Determination of HCl Solubility in Proxies for Wildfire Smoke Aerosol

RAE POOLEY, Megan Willis, Colorado State University

     Abstract Number: 497
     Working Group: Aerosol Chemistry

Abstract
The stratospheric ozone layer, which protects us from harmful UV radiation, is anticipated to recover by approximately 2066 following global production bans of most long-lived gaseous halocarbons, the primary sources of catalytic ozone-destroying chlorine radicals. Reactive stratospheric chlorine mostly resides in reservoir species such as hydrogen chloride (HCl) and is efficiently re-released when the reservoirs partition to and undergo multiphase reactions on stratospheric particles. Large wildfire blowups, becoming increasingly frequent with climate change, can inject aerosol into the stratosphere. Modeling studies suggest the observed negative ozone perturbations after wildfire events arise from the high solubility of HCl in organic particle matrices compared to sulfuric acid background particles. However, existing HCl solubility data are limited for organics pertinent to aged wildfire aerosols, introducing uncertainty in models relying on these fundamental physical-chemical properties to predict the effect of wildfires on ozone layer recovery.

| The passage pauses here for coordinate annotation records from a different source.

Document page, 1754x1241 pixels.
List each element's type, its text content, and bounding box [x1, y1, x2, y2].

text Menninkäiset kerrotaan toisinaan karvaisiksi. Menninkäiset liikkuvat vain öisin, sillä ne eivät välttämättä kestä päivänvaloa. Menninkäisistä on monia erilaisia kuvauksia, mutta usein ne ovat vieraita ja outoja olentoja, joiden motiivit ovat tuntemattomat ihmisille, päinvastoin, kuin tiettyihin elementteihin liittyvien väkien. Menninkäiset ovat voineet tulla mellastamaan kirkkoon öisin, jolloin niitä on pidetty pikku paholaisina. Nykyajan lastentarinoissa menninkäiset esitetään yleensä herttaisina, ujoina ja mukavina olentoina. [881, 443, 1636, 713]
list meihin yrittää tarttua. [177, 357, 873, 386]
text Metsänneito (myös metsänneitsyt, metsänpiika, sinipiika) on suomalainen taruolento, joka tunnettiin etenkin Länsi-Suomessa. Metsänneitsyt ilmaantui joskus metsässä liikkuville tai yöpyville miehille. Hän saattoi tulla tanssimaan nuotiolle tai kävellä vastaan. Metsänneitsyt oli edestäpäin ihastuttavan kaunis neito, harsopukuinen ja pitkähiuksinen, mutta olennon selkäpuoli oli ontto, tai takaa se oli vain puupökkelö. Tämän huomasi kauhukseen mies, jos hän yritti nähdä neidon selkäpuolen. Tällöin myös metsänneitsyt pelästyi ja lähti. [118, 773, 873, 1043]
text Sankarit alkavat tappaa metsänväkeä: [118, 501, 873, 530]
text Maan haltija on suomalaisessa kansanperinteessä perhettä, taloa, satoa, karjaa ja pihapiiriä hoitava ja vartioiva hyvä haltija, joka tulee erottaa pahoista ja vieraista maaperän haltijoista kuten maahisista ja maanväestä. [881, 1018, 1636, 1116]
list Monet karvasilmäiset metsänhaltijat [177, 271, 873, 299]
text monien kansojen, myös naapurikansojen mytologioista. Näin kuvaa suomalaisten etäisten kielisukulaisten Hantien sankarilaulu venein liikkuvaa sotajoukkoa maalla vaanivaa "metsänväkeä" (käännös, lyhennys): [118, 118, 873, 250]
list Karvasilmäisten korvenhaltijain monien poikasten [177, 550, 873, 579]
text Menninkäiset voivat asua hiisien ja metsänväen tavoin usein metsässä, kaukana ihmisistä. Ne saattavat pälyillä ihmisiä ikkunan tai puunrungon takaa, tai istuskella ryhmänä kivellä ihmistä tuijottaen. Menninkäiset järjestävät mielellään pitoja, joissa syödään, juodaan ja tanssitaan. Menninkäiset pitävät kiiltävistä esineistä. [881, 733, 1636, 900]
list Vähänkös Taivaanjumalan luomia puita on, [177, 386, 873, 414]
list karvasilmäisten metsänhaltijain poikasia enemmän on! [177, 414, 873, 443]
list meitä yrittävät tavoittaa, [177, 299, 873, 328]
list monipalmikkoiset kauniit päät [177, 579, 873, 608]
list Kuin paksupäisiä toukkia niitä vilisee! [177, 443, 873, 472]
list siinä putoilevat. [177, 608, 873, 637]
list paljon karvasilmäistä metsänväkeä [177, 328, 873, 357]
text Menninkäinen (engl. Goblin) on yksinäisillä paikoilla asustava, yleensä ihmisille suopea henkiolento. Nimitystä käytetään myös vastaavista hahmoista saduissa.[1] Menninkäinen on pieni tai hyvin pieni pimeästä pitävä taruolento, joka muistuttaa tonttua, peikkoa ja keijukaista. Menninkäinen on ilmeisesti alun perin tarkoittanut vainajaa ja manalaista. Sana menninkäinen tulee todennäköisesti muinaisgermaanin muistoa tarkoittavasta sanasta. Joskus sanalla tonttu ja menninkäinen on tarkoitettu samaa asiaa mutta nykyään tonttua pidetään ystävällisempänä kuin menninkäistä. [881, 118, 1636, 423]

To quantify how organic molecular structure impacts HCl solubility, we employ a new method involving a closed recirculating system equipped with a Fourier transform infrared spectrometer that monitors concentration changes in gaseous HCl as it equilibrates with either a pure organic liquid or organic solution. By varying experiment temperature to produce solubility curves, we will measure HCl heats of solvation. We will also provide estimated contributions of HCl intermolecular interactions to measured (effective) solubility through composition measurements of resulting HCl-organic solutions. Results from our solubility measurements will facilitate more accurate stratospheric chemistry models by quantifying HCl solubility in carboxylic and dicarboxylic acids, acetates, alcohols, phenols, and carbohydrates.